Junge Leute ohne Berufsausbildung – das ist in den meisten Ländern Standard – haben da in der Regel keine Chance auf eine legale Einreise. „Das Ganze ist eine gewollte Sanktion“, verdeutlicht Florian Eichenmüller, der im Projekt Ausbildungscoaching bei Grünbau arbeitet. Denn ohne Ausbildungsbeihilfe kommt in Deutschland fast kein Lehrling im ersten Ausbildungsjahr auf 800 Euro im Monat. In vielen Berufen schaffen sie kaum die Hälfte – zum Leben reicht das ohne familiären Hintergrund nicht.
Ausbildungsfonds will Unterstützung beim Lebensunterhalt geben
Daher haben Grünbau, Stiftung Soziale Stadt und weitere Partner einen Ausbildungsfonds aufgelegt, der diese Jugendlichen finanziell unterstützt.
Sie schließen die Lücke zwischen der Ausbildungsvergütung und den von der Behörde verlangten 800 Euro.
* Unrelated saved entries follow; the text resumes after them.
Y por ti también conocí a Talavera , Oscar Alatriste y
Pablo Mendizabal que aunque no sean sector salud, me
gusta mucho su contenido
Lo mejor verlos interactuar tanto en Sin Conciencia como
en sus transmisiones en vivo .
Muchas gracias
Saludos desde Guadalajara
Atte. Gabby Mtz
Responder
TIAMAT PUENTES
Im Fall der Bäckerazubis Endri, Ildis und Albi sind das rund 7000 Euro, die vom Fonds für die Dauer von drei Jahren zurückgelegt bzw. zugeschossen werden.
Die drei jungen Albaner sind die ersten und bislang einzigen Jugendlichen, die von dem neuen Topf profitieren konnten. Für einen vierten Jugendlichen gäbe es noch Geld. Doch auch weitere sollen profitieren können – daher werden noch weitere Spender gesucht.
Das Absurde: Viele Betriebe suchen händeringend Azubis – der Mangel an Bewerbern ist aktenkundig und unstrittig. Trotzdem gibt es viele Hürden für ausländische Jugendliche. Mancher Arbeitgeber will potenziellen Azubis bei der Lösung der formalen Hürden helfen. Doch im Dschungel der Bürokratie kommen viele nicht weiter. Hier kommt das Ausbildungscoaching von Grünbau ins Spiel. Sie begleiten junge Flüchtlinge und Neuzuwanderer – und auch ihre Ausbildungsbetriebe.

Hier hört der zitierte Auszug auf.